Request:
Out of the records below, copy all lines in which the word "upgrade" occurs.

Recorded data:
★ ★ ★
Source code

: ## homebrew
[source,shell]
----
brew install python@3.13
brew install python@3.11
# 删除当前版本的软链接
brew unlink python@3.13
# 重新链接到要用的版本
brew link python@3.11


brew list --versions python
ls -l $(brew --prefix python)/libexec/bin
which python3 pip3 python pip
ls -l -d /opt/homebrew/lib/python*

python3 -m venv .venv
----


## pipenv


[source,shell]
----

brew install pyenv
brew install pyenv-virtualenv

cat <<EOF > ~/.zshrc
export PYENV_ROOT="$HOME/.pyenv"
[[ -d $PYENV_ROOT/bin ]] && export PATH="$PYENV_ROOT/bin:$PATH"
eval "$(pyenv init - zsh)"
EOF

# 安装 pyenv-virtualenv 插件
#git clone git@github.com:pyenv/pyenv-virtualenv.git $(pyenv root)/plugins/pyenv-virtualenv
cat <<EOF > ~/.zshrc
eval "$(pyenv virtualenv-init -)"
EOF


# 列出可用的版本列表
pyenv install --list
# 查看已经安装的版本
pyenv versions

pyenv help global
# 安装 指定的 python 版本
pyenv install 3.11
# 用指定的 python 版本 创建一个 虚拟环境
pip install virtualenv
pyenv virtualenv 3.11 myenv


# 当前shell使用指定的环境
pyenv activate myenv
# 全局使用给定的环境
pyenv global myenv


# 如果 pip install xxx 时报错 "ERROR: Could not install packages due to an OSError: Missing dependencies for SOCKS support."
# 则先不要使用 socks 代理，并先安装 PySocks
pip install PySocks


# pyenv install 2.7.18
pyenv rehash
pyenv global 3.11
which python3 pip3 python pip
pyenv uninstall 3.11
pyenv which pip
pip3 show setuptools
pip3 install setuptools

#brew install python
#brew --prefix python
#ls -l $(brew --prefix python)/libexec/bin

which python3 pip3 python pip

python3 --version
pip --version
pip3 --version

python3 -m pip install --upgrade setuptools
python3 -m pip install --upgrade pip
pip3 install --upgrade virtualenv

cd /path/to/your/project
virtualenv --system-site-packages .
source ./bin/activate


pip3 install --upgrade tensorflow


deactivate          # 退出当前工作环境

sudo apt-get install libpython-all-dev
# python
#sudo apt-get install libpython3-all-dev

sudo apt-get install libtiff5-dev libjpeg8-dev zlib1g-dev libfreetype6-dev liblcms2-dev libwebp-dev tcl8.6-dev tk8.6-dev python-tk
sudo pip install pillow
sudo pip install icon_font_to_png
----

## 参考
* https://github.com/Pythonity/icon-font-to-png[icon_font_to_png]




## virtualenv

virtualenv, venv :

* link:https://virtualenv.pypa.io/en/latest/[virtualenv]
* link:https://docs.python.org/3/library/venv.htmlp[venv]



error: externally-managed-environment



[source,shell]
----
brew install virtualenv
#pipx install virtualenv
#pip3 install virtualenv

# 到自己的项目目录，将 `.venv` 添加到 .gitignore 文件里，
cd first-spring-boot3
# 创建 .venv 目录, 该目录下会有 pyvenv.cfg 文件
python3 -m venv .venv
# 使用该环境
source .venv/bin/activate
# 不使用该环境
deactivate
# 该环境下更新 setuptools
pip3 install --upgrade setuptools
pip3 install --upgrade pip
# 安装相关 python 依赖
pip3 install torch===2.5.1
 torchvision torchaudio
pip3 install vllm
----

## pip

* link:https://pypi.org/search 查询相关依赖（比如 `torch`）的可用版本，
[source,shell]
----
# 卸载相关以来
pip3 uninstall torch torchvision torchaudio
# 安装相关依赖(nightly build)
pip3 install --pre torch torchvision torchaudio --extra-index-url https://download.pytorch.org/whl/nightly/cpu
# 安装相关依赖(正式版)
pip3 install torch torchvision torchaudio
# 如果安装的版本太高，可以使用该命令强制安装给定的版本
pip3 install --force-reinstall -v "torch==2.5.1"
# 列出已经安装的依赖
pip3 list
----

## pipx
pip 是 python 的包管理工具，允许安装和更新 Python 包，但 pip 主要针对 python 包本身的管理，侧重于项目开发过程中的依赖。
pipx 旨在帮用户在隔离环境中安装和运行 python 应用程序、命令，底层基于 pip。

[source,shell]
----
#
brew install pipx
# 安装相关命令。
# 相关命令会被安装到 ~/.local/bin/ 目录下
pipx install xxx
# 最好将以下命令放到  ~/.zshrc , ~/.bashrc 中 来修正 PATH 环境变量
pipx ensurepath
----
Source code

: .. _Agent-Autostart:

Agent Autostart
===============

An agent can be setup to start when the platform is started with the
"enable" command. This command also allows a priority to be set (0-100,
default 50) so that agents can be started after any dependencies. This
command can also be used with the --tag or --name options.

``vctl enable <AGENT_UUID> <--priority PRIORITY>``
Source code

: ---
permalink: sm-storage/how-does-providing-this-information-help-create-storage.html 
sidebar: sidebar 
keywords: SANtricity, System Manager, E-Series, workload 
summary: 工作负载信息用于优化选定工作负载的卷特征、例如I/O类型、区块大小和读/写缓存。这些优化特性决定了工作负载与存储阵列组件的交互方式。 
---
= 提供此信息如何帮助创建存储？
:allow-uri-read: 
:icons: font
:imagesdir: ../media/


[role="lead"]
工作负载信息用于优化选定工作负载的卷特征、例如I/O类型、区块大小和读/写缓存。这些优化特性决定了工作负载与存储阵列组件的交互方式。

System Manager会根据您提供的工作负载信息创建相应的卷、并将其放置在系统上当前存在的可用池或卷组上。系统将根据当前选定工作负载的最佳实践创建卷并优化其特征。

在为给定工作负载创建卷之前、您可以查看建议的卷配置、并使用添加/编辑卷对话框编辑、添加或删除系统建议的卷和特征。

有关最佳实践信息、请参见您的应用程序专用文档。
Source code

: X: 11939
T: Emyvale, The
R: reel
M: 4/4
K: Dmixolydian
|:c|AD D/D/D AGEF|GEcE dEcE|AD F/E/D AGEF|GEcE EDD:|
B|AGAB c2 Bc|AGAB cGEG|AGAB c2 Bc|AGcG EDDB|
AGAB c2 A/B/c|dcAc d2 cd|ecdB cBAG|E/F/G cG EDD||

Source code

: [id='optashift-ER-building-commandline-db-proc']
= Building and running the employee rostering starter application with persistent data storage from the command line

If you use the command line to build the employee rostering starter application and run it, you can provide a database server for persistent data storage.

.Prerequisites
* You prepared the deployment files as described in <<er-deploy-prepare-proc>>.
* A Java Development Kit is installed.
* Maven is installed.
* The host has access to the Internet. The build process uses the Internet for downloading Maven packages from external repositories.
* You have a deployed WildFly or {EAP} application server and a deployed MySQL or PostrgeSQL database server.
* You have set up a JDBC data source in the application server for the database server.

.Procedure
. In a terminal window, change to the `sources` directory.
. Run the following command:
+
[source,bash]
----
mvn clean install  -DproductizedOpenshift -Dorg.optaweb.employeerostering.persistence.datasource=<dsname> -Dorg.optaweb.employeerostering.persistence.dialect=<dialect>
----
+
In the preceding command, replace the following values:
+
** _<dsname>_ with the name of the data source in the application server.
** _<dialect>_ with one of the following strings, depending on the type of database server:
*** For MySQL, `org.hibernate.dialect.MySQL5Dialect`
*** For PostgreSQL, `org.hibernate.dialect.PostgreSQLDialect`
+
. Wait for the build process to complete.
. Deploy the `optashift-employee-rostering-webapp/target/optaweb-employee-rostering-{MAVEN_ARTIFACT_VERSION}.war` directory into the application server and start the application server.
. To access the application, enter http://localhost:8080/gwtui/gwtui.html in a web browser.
★ ★ ★
Worked solution:
python3 -m pip install --upgrade setuptools
python3 -m pip install --upgrade pip
pip3 install --upgrade virtualenv
pip3 install --upgrade tensorflow
pip3 install --upgrade setuptools
pip3 install --upgrade pip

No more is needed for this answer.